Help with sound interactivity

I'm still new to Arduino and this forum. I have been building my full scale R2D2 for almost a year now and have incorporated 3 Arduino's into it. One controls random functions for lighting and HPS or projector movements. The second controls remote functions like utility arms and so on. The 3rd controls interactive things. He can track moment threw the room, IE look in the direction he saw motion. ( any motion at this time, still working on that ).

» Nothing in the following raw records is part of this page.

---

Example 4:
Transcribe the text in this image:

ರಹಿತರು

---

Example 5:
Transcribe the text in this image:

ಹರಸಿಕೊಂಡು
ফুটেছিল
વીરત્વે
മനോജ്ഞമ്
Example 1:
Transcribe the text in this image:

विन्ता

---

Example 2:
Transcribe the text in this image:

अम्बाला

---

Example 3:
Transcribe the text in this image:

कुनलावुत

At any rate, I'm working on getting him to talk to me when he hears sound. The idea is to give the elusion he is talking to or with you. I'm using a " Detection Sensor Module Sound Sensor " that can be seen at: " http://www.ebay.com/itm/New-1pc-Sound-Detection-Sensor-Module-Sound-Sensor-Intelligent-Vehicle-F-Arduino-/130814345964?pt=LH_DefaultDomain_0&hash=item1e752482ec " . So far it works great. To good to be precise. R2 talks to the TV, to the dish's being clanked in the other room, even to the cat. He even talks to him self. He hearse his own head spin and or a relay snap closed or one of his other various sounds he makes and talks happily to him self. I have adjusted the sound detector so that it hears me talk to him, but he still hears all kinds of things. And is happy to talk to them all. Any ideas on how to help him desifer the noises he is hearing?

That sensor is detecting sound, and has only a digital output. That is very simple.

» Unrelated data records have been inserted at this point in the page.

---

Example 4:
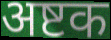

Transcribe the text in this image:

अष्टक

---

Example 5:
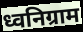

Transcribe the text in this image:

ध्वनिग्राम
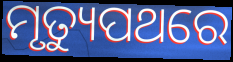
ମୃତ୍ୟୁପଥରେ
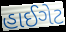
હાઈગેટ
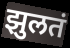
झुलतं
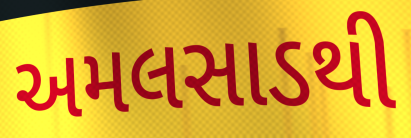
અમલસાડથી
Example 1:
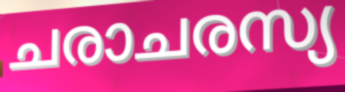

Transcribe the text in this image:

ചരാചരസ്യ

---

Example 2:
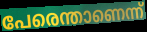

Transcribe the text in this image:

പേരെന്താണെന്ന്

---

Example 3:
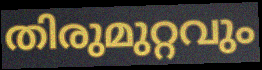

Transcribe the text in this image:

തിരുമുറ്റവും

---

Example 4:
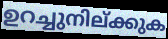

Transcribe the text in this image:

ഉറച്ചുനില്ക്കുക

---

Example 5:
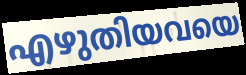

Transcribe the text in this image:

എഴുതിയവയെ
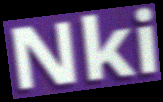
Nki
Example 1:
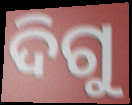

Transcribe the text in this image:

ଦିଗୁ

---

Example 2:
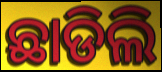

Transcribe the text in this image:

ଛାଡିଲି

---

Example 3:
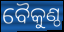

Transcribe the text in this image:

ବୈକୁଣ୍ଠ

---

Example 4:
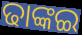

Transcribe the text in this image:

ଢାଙ୍କଇ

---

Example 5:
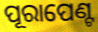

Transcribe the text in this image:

ପୂରାପେଣ୍ଟ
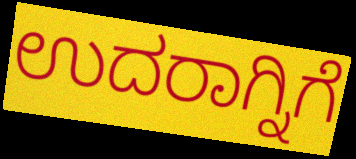
ಉದರಾಗ್ನಿಗೆ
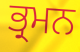
ਭ੍ਰਮਨ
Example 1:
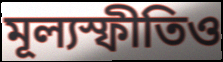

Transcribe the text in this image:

মূল্যস্ফীতিও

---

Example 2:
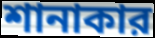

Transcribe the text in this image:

শানাকার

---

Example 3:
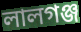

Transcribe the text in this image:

লালগঞ্জ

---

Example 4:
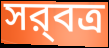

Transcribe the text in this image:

সর্‍বত্র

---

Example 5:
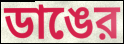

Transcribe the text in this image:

ডাঙের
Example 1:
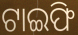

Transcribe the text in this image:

ଟାଇଫି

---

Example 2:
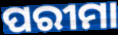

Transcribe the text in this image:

ପରୀମା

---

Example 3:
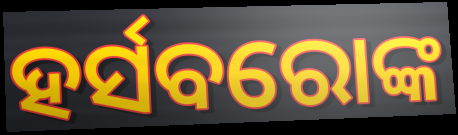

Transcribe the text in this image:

ହର୍ସବରୋଙ୍କ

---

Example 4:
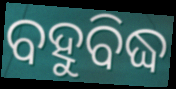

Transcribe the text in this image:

I'm thinking in the direction of this, EasyVR 3 Plus Shield for Arduino - COM-15453 - SparkFun Electronics

You could perhaps use a mic with amplifier and do FFT on the Arduino. With the result you might be able to recognize someone talking.

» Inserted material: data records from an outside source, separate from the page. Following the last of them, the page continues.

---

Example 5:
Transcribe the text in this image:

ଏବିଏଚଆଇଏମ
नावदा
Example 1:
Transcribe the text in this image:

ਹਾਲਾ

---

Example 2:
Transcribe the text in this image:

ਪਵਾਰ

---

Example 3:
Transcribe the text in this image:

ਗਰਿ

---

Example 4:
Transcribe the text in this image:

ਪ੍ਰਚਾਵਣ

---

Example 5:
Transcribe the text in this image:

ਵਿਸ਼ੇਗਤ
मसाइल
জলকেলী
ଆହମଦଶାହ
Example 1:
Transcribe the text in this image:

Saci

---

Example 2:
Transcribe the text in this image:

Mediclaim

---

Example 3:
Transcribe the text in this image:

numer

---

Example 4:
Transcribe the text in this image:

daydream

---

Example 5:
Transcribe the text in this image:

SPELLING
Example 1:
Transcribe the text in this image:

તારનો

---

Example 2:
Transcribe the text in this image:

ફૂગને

I will look into the FFT. I was thinking last night while at work and I remembered how the led flashed on the sound sensor as it detected noise. This got me thinking. When we talk, we talk in sentences and words. Sentences brake down into words and words breakdown into syllables. I wonder if I only let R2 say something when the sound sensor has counted 10 or more individual sounds. Almost like counting syllables. I was also thinking of limiting r2 from saying something if ( x = ??) so many seconds have not passed from the last time he spoke.

I have a voice recognition board fro the Arduino that I plan on installing later. But I want to use that for specific commands where as the sound detector will give the allure that R2 is chatting with someone. When R2 is in chat mode, he dose not have to understand what is being said, but he dose need to talk back to sound.

Any one have any other ideas on how we can differentiate sounds from voices?